On Thu, Oct 15, 2009 at 1:58 PM, Wim Taymans <wim.taymans at gmail.com> wrote:
> On Thu, 2009-10-15 at 13:01 +0300, Felipe Contreras wrote:
>> On Thu, Oct 15, 2009 at 3:18 AM, René Stadler <mail at renestadler.de> wrote:
>> > pl bossart wrote:
>> >> That's not necessarily an option. There are 3rd party decoders out
>> >> there whose code is not necessarily public. And fixing the decoders is
>> >> somewhat odd when the real problem is the sink...
>> >
>> > The sink is not perfect, but the decoder situation also need work. Current
>> > decoders chose the output buffer sizes themselves, and this is wrong. Yes
>> > you could change the sink and stitch these buffers together using pad_alloc,
>> > but the fact remains that the decoder picks the size and therefore decides
>> > on the overhead up to the sink (and all processing elements between decoder
>> > and sink).
>> >
>> > This became apparent to me when Felipe profiled OggVorbis playback with a
>> > highly optimized decoder (ffmpeg). Basically the CPU spends an insane amount
>> > of time pushing GStreamer buffers around compared the actual audio decoding.
>> > And this on the N900, which shows exactly that the current situation is
>> > complete nonsense for a battery-powered device.
>>
>> Indeed. I profiled the audio pipeline and 30% of the time was spent on
>> the decoder, the rest was spent pushing buffers around. When I
>> increased the buffer sizes pushed by the decoder (128k) efficiency
>> increases, now the time spent is 45%, but still, 55% CPU time spent
>> pushing buffers around is unacceptable.
>
> It's now also possible to push multiple buffers at the same time by
> using the buffer lists. I don't know if that solves anything here, I
> guess it depends on the amount of encoded frames that a decoder
> receives.
>
> We could for example change the ogg demuxer to push all packets in a
> page in a bufferlist and make the vorbisdecoder decode the complete list
> before pushing the list of samples to the sink. This would reduce the
> amount of objects that get pushed around between elements.

I don't think that would help. What we need is to push big buffers to
pulsesink, regardless of what we receive on the input. It's not a big
problem for the decoder to fill some temporary buffer.

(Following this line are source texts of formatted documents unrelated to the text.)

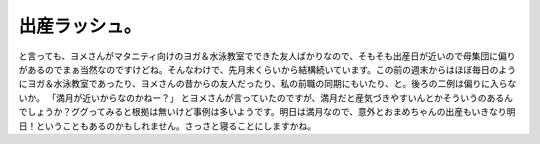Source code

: ﻿出産ラッシュ。
##############


と言っても、ヨメさんがマタニティ向けのヨガ＆水泳教室でできた友人ばかりなので、そもそも出産日が近いので母集団に偏りがあるのでまぁ当然なのですけどね。そんなわけで、先月末くらいから結構続いています。この前の週末からはほぼ毎日のようにヨガ＆水泳教室であったり、ヨメさんの昔からの友人だったり、私の前職の同期にもいたり、と。後ろの二例は偏りに入らないか。
「満月が近いからなのかねー？」
とヨメさんが言っていたのですが、満月だと産気づきやすいんとかそういうのあるんでしょうか？ググってみると根拠は無いけど事例は多いようです。明日は満月なので、意外とおまめちゃんの出産もいきなり明日！ということもあるのかもしれません。さっさと寝ることにしますかね。



.. author:: mkouhei
.. categories:: 生活, 
.. tags::


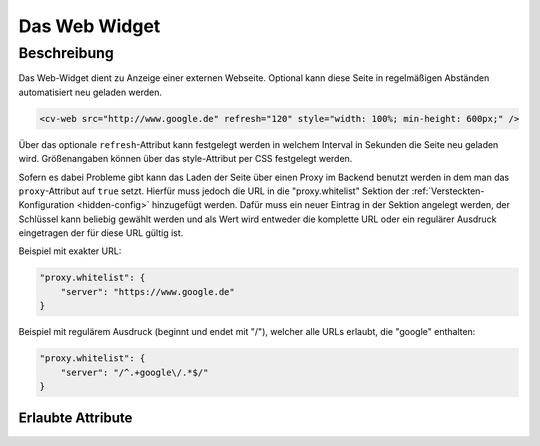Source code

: .. _tile-web:

Das Web Widget
==============

.. api-doc:: cv.ui.structure.tile.widgets.Web


Beschreibung
------------

Das Web-Widget dient zu Anzeige einer externen Webseite. Optional kann diese Seite in regelmäßigen Abständen
automatisiert neu geladen werden.

.. code-block:: xml

    <cv-web src="http://www.google.de" refresh="120" style="width: 100%; min-height: 600px;" />

Über das optionale ``refresh``-Attribut kann festgelegt werden in welchem Interval in Sekunden die Seite neu geladen wird.
Größenangaben können über das style-Attribut per CSS festgelegt werden.

Sofern es dabei Probleme gibt kann das Laden der Seite über einen Proxy im Backend benutzt werden in dem
man das ``proxy``-Attribut auf ``true`` setzt. Hierfür muss jedoch die URL in die "proxy.whitelist" Sektion der
:ref:`Versteckten-Konfiguration <hidden-config>` hinzugefügt werden.
Dafür muss ein neuer Eintrag in der Sektion angelegt werden, der Schlüssel kann beliebig gewählt werden
und als Wert wird entweder die komplette URL oder ein regulärer Ausdruck eingetragen der für diese URL gültig ist.

Beispiel mit exakter URL:

.. code-block:: json

    "proxy.whitelist": {
        "server": "https://www.google.de"
    }

Beispiel mit regulärem Ausdruck (beginnt und endet mit "/"), welcher alle URLs erlaubt, die "google" enthalten:

.. code-block:: json

    "proxy.whitelist": {
        "server": "/^.+google\/.*$/"
    }

Erlaubte Attribute
^^^^^^^^^^^^^^^^^^

.. parameter-information:: cv-web tile

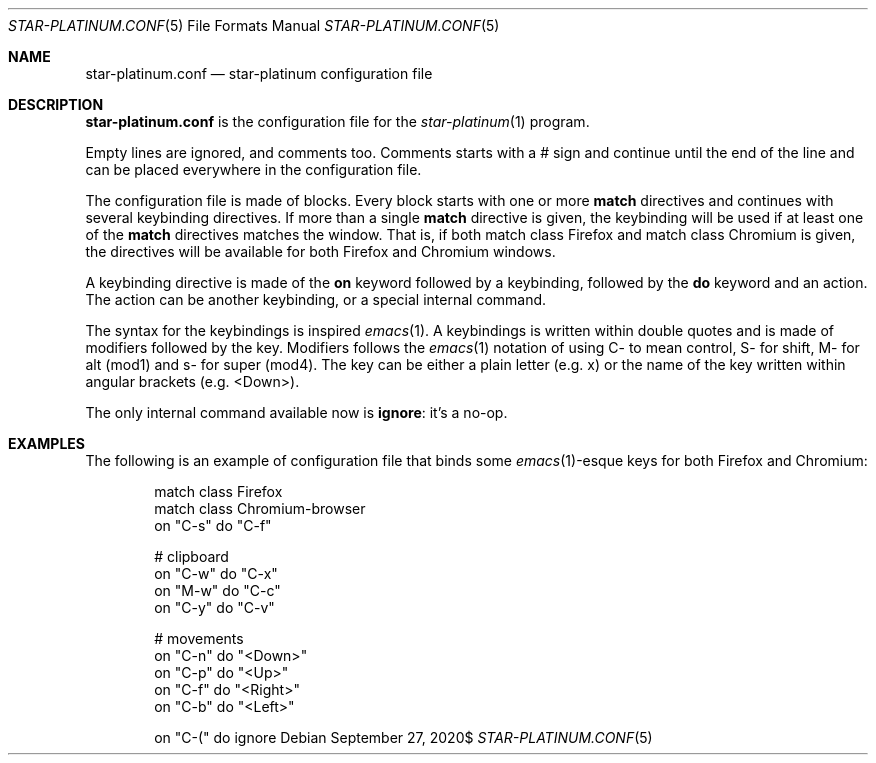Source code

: .\" Copyright (c) 2020 Omar Polo <op@omarpolo.com>
.\"
.\" Permission to use, copy, modify, and distribute this software for any
.\" purpose with or without fee is hereby granted, provided that the above
.\" copyright notice and this permission notice appear in all copies.
.\"
.\" THE SOFTWARE IS PROVIDED "AS IS" AND THE AUTHOR DISCLAIMS ALL WARRANTIES
.\" WITH REGARD TO THIS SOFTWARE INCLUDING ALL IMPLIED WARRANTIES OF
.\" MERCHANTABILITY AND FITNESS. IN NO EVENT SHALL THE AUTHOR BE LIABLE FOR
.\" ANY SPECIAL, DIRECT, INDIRECT, OR CONSEQUENTIAL DAMAGES OR ANY DAMAGES
.\" WHATSOEVER RESULTING FROM LOSS OF USE, DATA OR PROFITS, WHETHER IN AN
.\" ACTION OF CONTRACT, NEGLIGENCE OR OTHER TORTIOUS ACTION, ARISING OUT OF
.\" OR IN CONNECTION WITH THE USE OR PERFORMANCE OF THIS SOFTWARE.
.Dd $Mdocdate: September 27 2020$
.Dt STAR-PLATINUM.CONF 5
.Os
.Sh NAME
.Nm star-platinum.conf
.Nd star-platinum configuration file
.Sh DESCRIPTION
.Nm
is the configuration file for the
.Xr star-platinum 1
program.
.Pp
Empty lines are ignored, and comments too.
Comments starts with a # sign and continue until the end of the line
and can be placed everywhere in the configuration file.
.Pp
The configuration file is made of blocks.
Every block starts with one or more
.Ic match
directives and continues with several keybinding directives.
If more than a single
.Ic match
directive is given, the keybinding will be used if at least one of the
.Ic match
directives matches the window.
That is, if both match class Firefox and match class Chromium is
given, the directives will be available for both Firefox and Chromium
windows.
.Pp
A keybinding directive is made of the
.Ic on
keyword followed by a keybinding, followed by the
.Ic do
keyword and an action.
The action can be another keybinding, or a special internal command.
.Pp
The syntax for the keybindings is inspired
.Xr emacs 1 .
A keybindings is written within double quotes and is made of modifiers
followed by the key.
Modifiers follows the
.Xr emacs 1
notation of using C- to mean control, S- for shift, M- for alt (mod1)
and s- for super (mod4).
The key can be either a plain letter (e.g. x) or the name of the key
written within angular brackets (e.g. <Down>).
.Pp
The only internal command available now is
.Ic ignore Ns : it's a no-op.
.Sh EXAMPLES
The following is an example of configuration file that binds some
.Xr emacs 1 Ns -esque keys for both Firefox and Chromium:
.Bd -literal -offset indent
match class Firefox
match class Chromium-browser
on "C-s" do "C-f"

# clipboard
on "C-w" do "C-x"
on "M-w" do "C-c"
on "C-y" do "C-v"

# movements
on "C-n" do "<Down>"
on "C-p" do "<Up>"
on "C-f" do "<Right>"
on "C-b" do "<Left>"

on "C-(" do ignore
.Ed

> Also, pushing buffers should not be as expensive as 55%, I don't know
> what's happening there, maybe the gobject allocation is what's slowing
> it down (patches exist for glib) ? maybe the locking/refcounting is slow
> (should be simple atomic operations on N900..)? maybe the typechecking
> (also patches exist for glib)? It would be nice to know what's causing
> this overhead in more detail.

It seems to me that allocating and unrefing buffers is taking much
more than expected:
http://people.freedesktop.org/~felipec/profile/mp3-1.png

> With newer pulse we can't really use buffer_alloc to write directly into
> the pulse shared memory from the decoder because there is no api to
> allocate such a chunk, there is pa_stream_begin_write() but that can
> only be called once AFAIK.

I think memcpy is the least grave of the problems right now.

-- 
Felipe Contreras